In re H.P., 2019 IL App (5th) 150302
Spring 2020 | Issue 43
In re H.P., 2019 IL App (5th) 150302: Order for involuntary administration of psychotropic medication reversed.
By: Meryl Sosa
In this case, the Illinois Appellate court considered whether the State should present the evidence of known interactions between multiple medications so as to satisfy the statutory burden of showing that the benefits of the treatment outweigh the harm.
On June 11, 2015, H.P. was admitted to Chester Mental Health Center (Chester) after being found unfit to stand trial on multiple criminal charges. On July 22, 2015, the State filed a petition for involuntary administration of psychotropic medication. The petition was signed by a Chester psychiatrist, Dr. Muddasani Reddy. H.P. had 11 prior admissions to facilities and had been diagnosed with schizoaffective disorder, depressive type. H.P. experienced auditory hallucinations, grandiose delusions, mood swings between depression and elation. Dr. Reddy alleged that H.P. exhibited aggressive behavior as a result of his illness. Dr. Reddy also alleged that H.P. signed a consent to take medications but refused to do so. Dr. Reddy requested permission to administer six medications including olanzapine and haloperidol, specified a range of dosages for each, and alleged that “testing and procedures are essential for the safe and effective administration of treatment.”
The Illinois Supreme Court has held that mentally ill patients have a constitutionally protected right to refuse to be treated with psychotropic medications. The statute authorizing the involuntary administration of psychotropic medications provides important procedural safeguards that protect the right of patients while balancing the benefits of treatment.
The law requires the state to prove by clear and convincing evidence that the benefits of the proposed treatment outweighs the risk of harm from the treatment. The court must consider not only the type of harm that can results from a medication, but also interactions between medications can cause serious harm. In this case, H.P. claimed that Dr. Reddy did not testify about the benefits of using two antipsychotics simultaneously. Dr. Reddy did not testify about the interactions between the medications.
The law also requires the State to provide clear and convincing evidence that tests or procedures are “essential for the safe and effective administration of treatment.” To meet this standard, it is not enough to have the State’s expert to simply opine that the testing is essential; the State must also present evidence specifying what tests and procedures are required, and how often they are to be performed.
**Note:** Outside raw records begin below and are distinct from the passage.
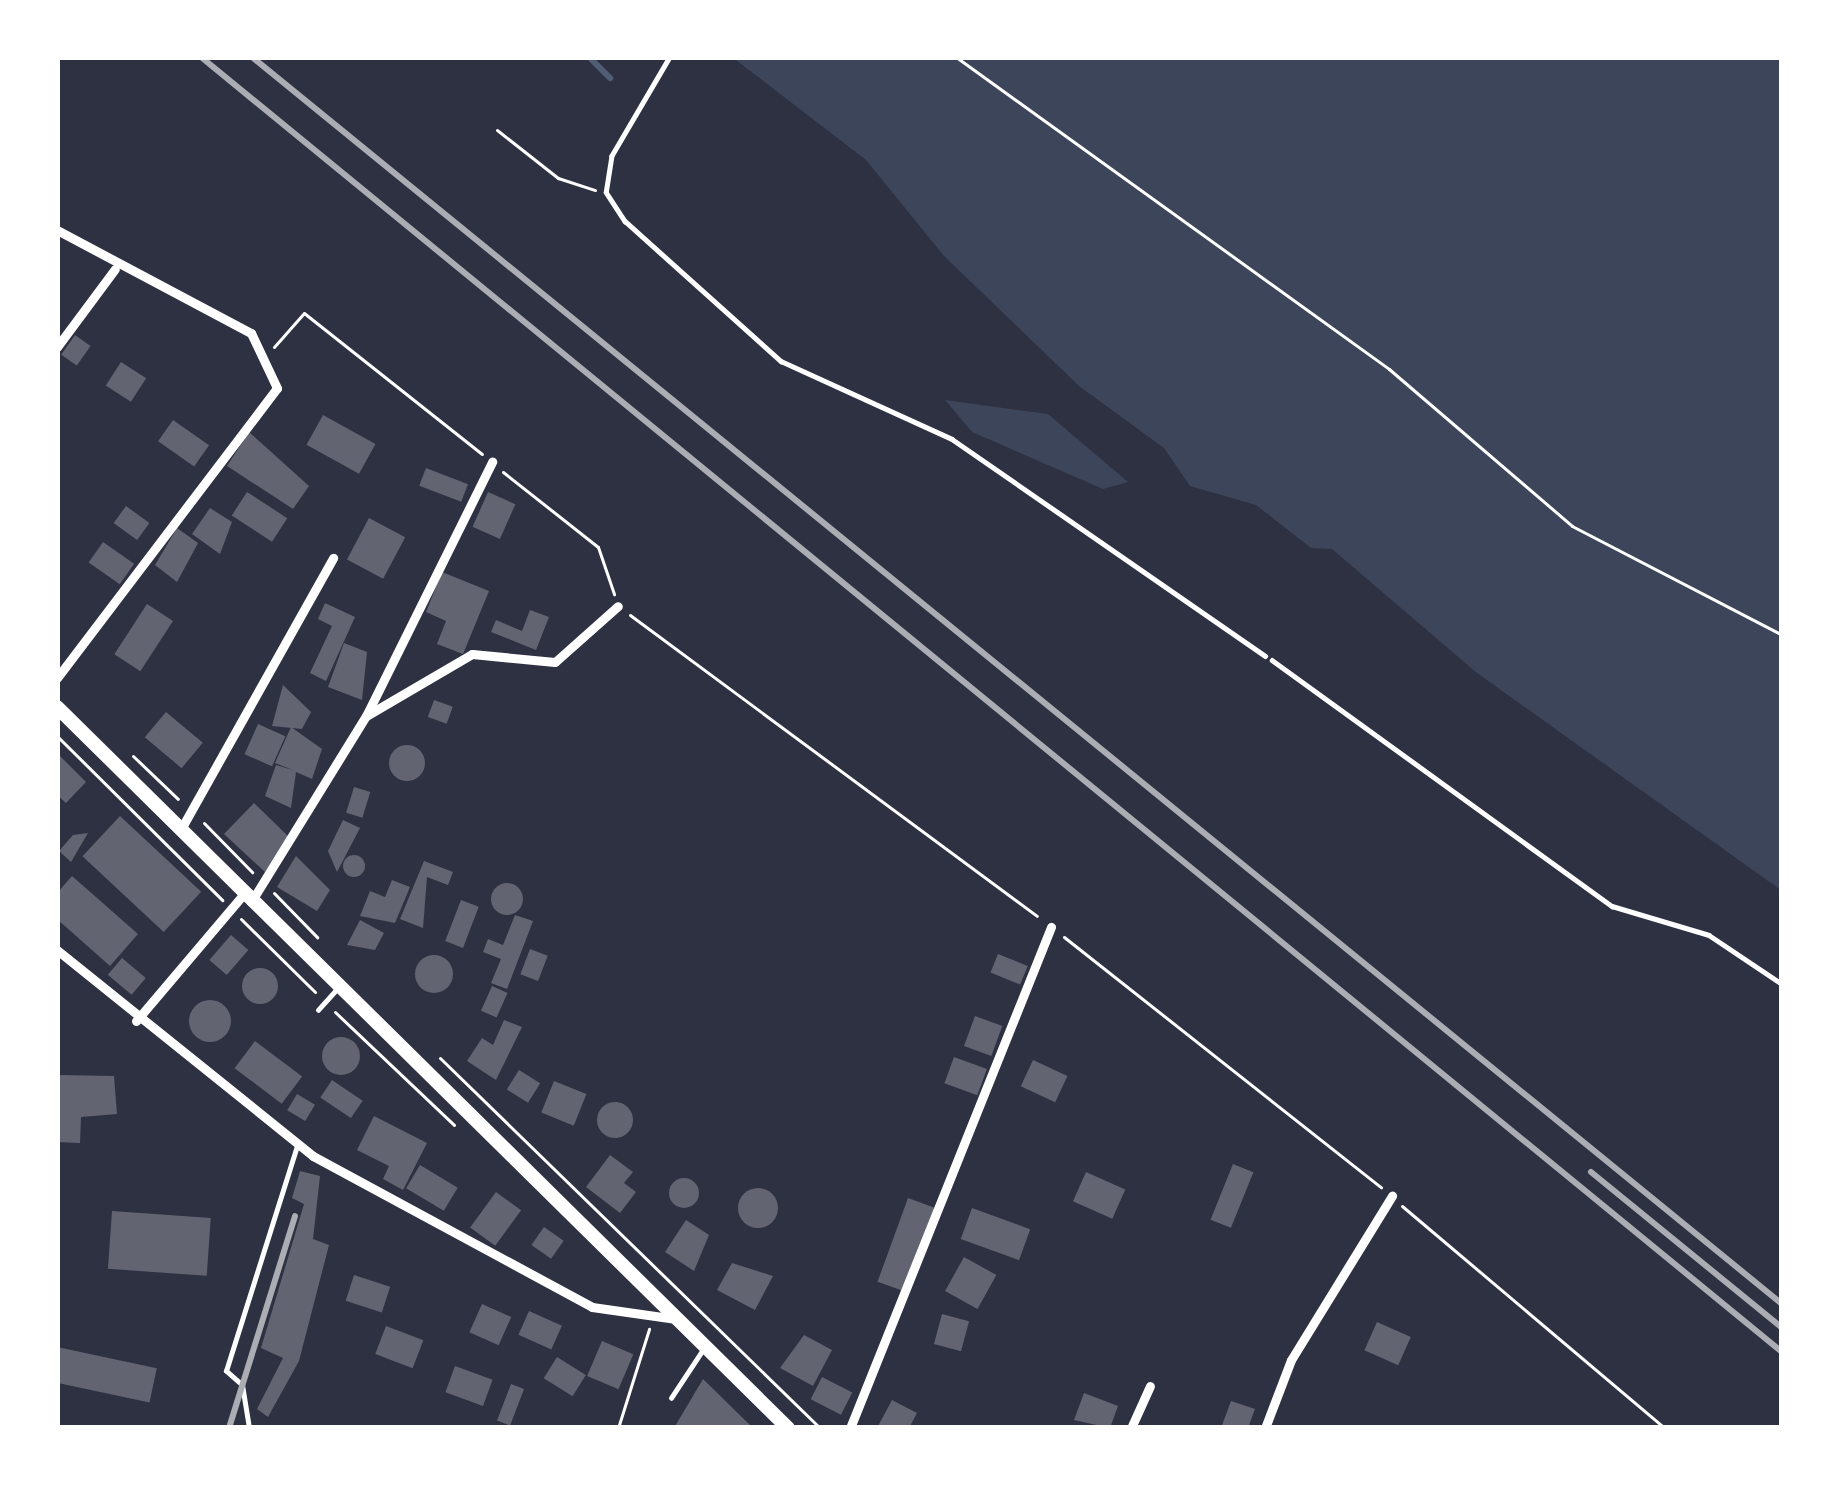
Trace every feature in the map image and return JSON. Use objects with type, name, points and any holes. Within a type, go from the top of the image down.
[{"type":"main road","points":[[57,707],[788,1428]]},
{"type":"street","points":[[57,230],[115,269],[251,333],[277,388],[57,678]]},
{"type":"street","points":[[57,347],[115,269]]},
{"type":"street","points":[[136,1021],[247,899],[366,716],[492,462]]},
{"type":"street","points":[[179,831],[333,558]]},
{"type":"street","points":[[366,716],[472,654],[555,662],[619,606]]},
{"type":"street","points":[[850,1428],[1051,927]]},
{"type":"street","points":[[57,950],[136,1021],[298,1143],[592,1307],[676,1318]]},
{"type":"street","points":[[1264,1428],[1291,1360],[1392,1196]]},
{"type":"street","points":[[1131,1428],[1150,1386]]},
{"type":"lane","points":[[670,57],[612,156],[606,192],[781,361],[952,439],[1268,658],[1612,907],[1709,935],[1782,984]]},
{"type":"lane","points":[[319,1010],[338,988]]},
{"type":"lane","points":[[249,1428],[242,1385],[226,1371],[298,1143]]},
{"type":"lane","points":[[671,1398],[705,1347]]},
{"type":"path","points":[[956,57],[1389,369],[1572,526],[1782,635]]},
{"type":"path","points":[[497,130],[572,187],[606,192]]},
{"type":"path","points":[[263,358],[304,313],[598,547],[619,606],[1051,927],[1392,1196],[1665,1428]]},
{"type":"path","points":[[57,736],[212,889]]},
{"type":"path","points":[[198,818],[260,880]]},
{"type":"path","points":[[272,892],[331,951]]},
{"type":"path","points":[[423,1042],[820,1428]]},
{"type":"path","points":[[618,1428],[650,1315]]},
{"type":"shaded area","points":[[732,57],[1782,57],[1782,891],[1477,673],[1332,549],[1311,548],[1256,505],[1190,486],[1164,448],[1079,386],[944,256],[866,160]]},
{"type":"shaded area","points":[[945,400],[1048,414],[1128,482],[1103,489],[972,432]]},
{"type":"building","points":[[75,335],[91,346],[77,366],[61,355]]},
{"type":"building","points":[[121,362],[146,378],[131,402],[106,385]]},
{"type":"building","points":[[323,415],[375,444],[359,474],[307,445]]},
{"type":"building","points":[[173,420],[209,445],[194,467],[158,441]]},
{"type":"building","points":[[249,432],[309,486],[293,509],[227,466]]},
{"type":"building","points":[[426,468],[468,484],[461,502],[419,486]]},
{"type":"building","points":[[247,492],[287,518],[272,542],[232,515]]},
{"type":"building","points":[[488,492],[515,504],[500,539],[473,527]]},
{"type":"building","points":[[126,506],[149,523],[137,540],[114,523]]},
{"type":"building","points":[[210,508],[232,522],[220,554],[192,534]]},
{"type":"building","points":[[369,518],[405,537],[383,579],[347,559]]},
{"type":"building","points":[[177,528],[198,543],[177,582],[155,565]]},
{"type":"building","points":[[103,542],[134,564],[120,584],[89,562]]},
{"type":"building","points":[[442,572],[489,591],[463,654],[437,644],[446,621],[426,612]]},
{"type":"building","points":[[325,603],[355,617],[326,681],[310,673],[332,626],[318,619]]},
{"type":"building","points":[[147,604],[173,621],[140,671],[114,654]]},
{"type":"building","points":[[530,610],[549,617],[536,650],[491,632],[496,620],[522,631]]},
{"type":"building","points":[[344,643],[367,652],[362,700],[328,687]]},
{"type":"building","points":[[283,685],[311,712],[302,729],[272,726]]},
{"type":"building","points":[[434,700],[453,707],[447,724],[428,717]]},
{"type":"building","points":[[166,712],[203,743],[182,768],[145,737]]},
{"type":"building","points":[[258,724],[285,736],[272,766],[245,754]]},
{"type":"building","points":[[291,727],[322,749],[312,779],[296,772],[291,808],[265,796],[276,765],[293,770],[275,763]]},
{"type":"building","points":[[407,745],[420,750],[425,763],[420,776],[407,781],[394,776],[389,763],[394,750]]},
{"type":"building","points":[[57,753],[86,782],[66,803],[57,795]]},
{"type":"building","points":[[354,787],[370,792],[362,818],[346,813]]},
{"type":"building","points":[[254,803],[289,837],[265,872],[224,834]]},
{"type":"building","points":[[120,816],[201,892],[164,932],[82,856]]},
{"type":"building","points":[[343,820],[360,828],[337,872],[328,851]]},
{"type":"building","points":[[88,833],[71,862],[59,851],[73,835]]},
{"type":"building","points":[[354,855],[365,866],[354,877],[343,866]]},
{"type":"building","points":[[296,856],[330,890],[317,911],[277,887]]},
{"type":"building","points":[[424,861],[453,872],[448,885],[427,877],[423,928],[400,919]]},
{"type":"building","points":[[72,876],[138,934],[110,966],[57,919],[57,893]]},
{"type":"building","points":[[392,880],[410,887],[395,923],[360,916],[370,891],[385,897]]},
{"type":"building","points":[[507,883],[518,888],[523,899],[518,910],[507,915],[496,910],[491,899],[496,888]]},
{"type":"building","points":[[461,900],[479,907],[463,948],[445,941]]},
{"type":"building","points":[[515,915],[533,921],[507,989],[491,983],[501,959],[483,952],[488,939],[503,945]]},
{"type":"building","points":[[360,920],[384,933],[375,950],[347,945]]},
{"type":"building","points":[[231,935],[248,950],[227,975],[209,960]]},
{"type":"building","points":[[530,949],[548,956],[538,981],[520,974]]},
{"type":"building","points":[[998,954],[1028,966],[1020,985],[991,973]]},
{"type":"building","points":[[434,955],[448,960],[453,974],[448,988],[434,993],[420,988],[415,974],[420,960]]},
{"type":"building","points":[[122,958],[146,978],[132,995],[108,975]]},
{"type":"building","points":[[260,968],[273,973],[278,986],[273,999],[260,1004],[247,999],[242,986],[247,973]]},
{"type":"building","points":[[492,986],[508,993],[497,1018],[481,1011]]},
{"type":"building","points":[[210,1000],[225,1006],[231,1021],[225,1036],[210,1042],[195,1036],[189,1021],[195,1006]]},
{"type":"building","points":[[975,1016],[1002,1026],[991,1056],[964,1046]]},
{"type":"building","points":[[504,1020],[522,1027],[496,1080],[467,1061],[482,1038],[493,1045]]},
{"type":"building","points":[[341,1037],[355,1042],[360,1056],[355,1070],[341,1075],[327,1070],[322,1056],[327,1042]]},
{"type":"building","points":[[255,1041],[302,1077],[282,1104],[235,1068]]},
{"type":"building","points":[[954,1057],[987,1069],[977,1095],[944,1083]]},
{"type":"building","points":[[1033,1060],[1067,1076],[1055,1102],[1021,1086]]},
{"type":"building","points":[[519,1070],[540,1083],[528,1103],[507,1090]]},
{"type":"building","points":[[58,1075],[114,1076],[117,1114],[81,1117],[80,1143],[57,1142]]},
{"type":"building","points":[[332,1080],[363,1101],[351,1118],[320,1097]]},
{"type":"building","points":[[554,1081],[586,1094],[574,1126],[541,1113]]},
{"type":"building","points":[[297,1094],[315,1105],[305,1121],[287,1110]]},
{"type":"building","points":[[615,1102],[628,1107],[633,1120],[628,1133],[615,1138],[602,1133],[597,1120],[602,1107]]},
{"type":"building","points":[[374,1116],[427,1143],[403,1190],[383,1179],[389,1166],[357,1150]]},
{"type":"building","points":[[610,1155],[633,1172],[624,1183],[636,1192],[620,1213],[586,1187]]},
{"type":"building","points":[[1233,1164],[1253,1172],[1231,1228],[1211,1220]]},
{"type":"building","points":[[420,1165],[458,1188],[444,1211],[406,1188]]},
{"type":"building","points":[[300,1171],[320,1176],[313,1239],[329,1245],[299,1361],[268,1417],[257,1409],[283,1358],[261,1348],[304,1204],[292,1198]]},
{"type":"building","points":[[1086,1172],[1125,1189],[1112,1219],[1073,1201]]},
{"type":"building","points":[[684,1178],[695,1182],[699,1193],[695,1204],[684,1208],[673,1204],[669,1193],[673,1182]]},
{"type":"building","points":[[758,1188],[772,1194],[778,1208],[772,1222],[758,1228],[744,1222],[738,1208],[744,1194]]},
{"type":"building","points":[[496,1192],[521,1210],[495,1246],[470,1228]]},
{"type":"building","points":[[908,1198],[935,1208],[905,1292],[878,1282]]},
{"type":"building","points":[[972,1208],[1030,1229],[1019,1260],[961,1239]]},
{"type":"building","points":[[112,1211],[211,1218],[207,1276],[108,1269]]},
{"type":"building","points":[[686,1220],[709,1235],[694,1271],[665,1252]]},
{"type":"building","points":[[544,1227],[564,1241],[551,1259],[531,1245]]},
{"type":"building","points":[[964,1257],[996,1275],[977,1309],[945,1291]]},
{"type":"building","points":[[732,1263],[773,1276],[755,1310],[717,1290]]},
{"type":"building","points":[[354,1275],[390,1287],[382,1312],[346,1301]]},
{"type":"building","points":[[482,1304],[511,1317],[499,1345],[469,1332]]},
{"type":"building","points":[[529,1311],[562,1326],[551,1349],[518,1335]]},
{"type":"building","points":[[942,1314],[969,1321],[961,1351],[934,1344]]},
{"type":"building","points":[[1377,1322],[1411,1337],[1398,1365],[1364,1350]]},
{"type":"building","points":[[386,1326],[423,1340],[413,1368],[375,1354]]},
{"type":"building","points":[[804,1335],[832,1350],[813,1386],[780,1368]]},
{"type":"building","points":[[602,1341],[633,1354],[618,1389],[587,1376]]},
{"type":"building","points":[[57,1347],[157,1368],[149,1402],[57,1383]]},
{"type":"building","points":[[557,1357],[586,1375],[573,1396],[544,1378]]},
{"type":"building","points":[[455,1366],[493,1380],[483,1406],[445,1392]]},
{"type":"building","points":[[822,1377],[852,1392],[841,1415],[811,1399]]},
{"type":"building","points":[[703,1379],[753,1428],[674,1428]]},
{"type":"building","points":[[511,1384],[524,1389],[510,1425],[497,1420]]},
{"type":"building","points":[[1084,1393],[1118,1406],[1110,1428],[1074,1420]]},
{"type":"building","points":[[892,1400],[917,1413],[909,1428],[877,1428]]},
{"type":"building","points":[[1231,1401],[1255,1409],[1248,1428],[1221,1428]]},
{"type":"waterway","points":[[589,57],[610,78]]},
{"type":"railway","points":[[201,57],[1782,1352]]},
{"type":"railway","points":[[252,57],[1782,1304]]},
{"type":"railway","points":[[1591,1172],[1782,1328]]},
{"type":"railway","points":[[229,1428],[295,1216]]}]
In this case, Dr. Reddy testified that H.P. would be “[p]eriodically monitored” and that the blood tests would show any “metabolic changes in the parameters,” but did not testify the tests were essential, and he did not specify which tests. Thus, the court found that the State did not meet the requirements from the statute and reversed the order authorizing the involuntary administration of psychotropic medication and other tests and procedures to H.P.
The following is taken directly from the court reports:
“The statute provides that, before a patient may be medicated against his will, the State must prove by clear and convincing evidence that (1) the patient has a serious mental illness; (2) he currently exhibits a deterioration in his ability to function, suffering, or threatening behavior; (3) his illness has been marked by the continuing presence or repeated episodic occurrence of at least one of these three symptoms; (4) the benefits of the proposed treatment outweigh the harm; (5) the patient lacks the capacity to make a reasoned decision about his treatment; and (6) less restrictive alternatives have been considered and found to be inappropriate. 405 ILCS 5/2-107.1(a-5) (4)(A) -(F) (West 2014). If the State requests authorization for testing or other procedures, as it did here, it must also prove by clear and convincing evidence that those tests or procedures are “essential for the safe and effective administration of the treatment.” Id. § 2- 107.1(a-5) (4)(G). The court may only authorize the involuntary administration of psychotropic medication if it finds that the State has met its burden of proving all of these factors. In re Louis S., 361 Ill. App. 3d 774, 779 (2005).”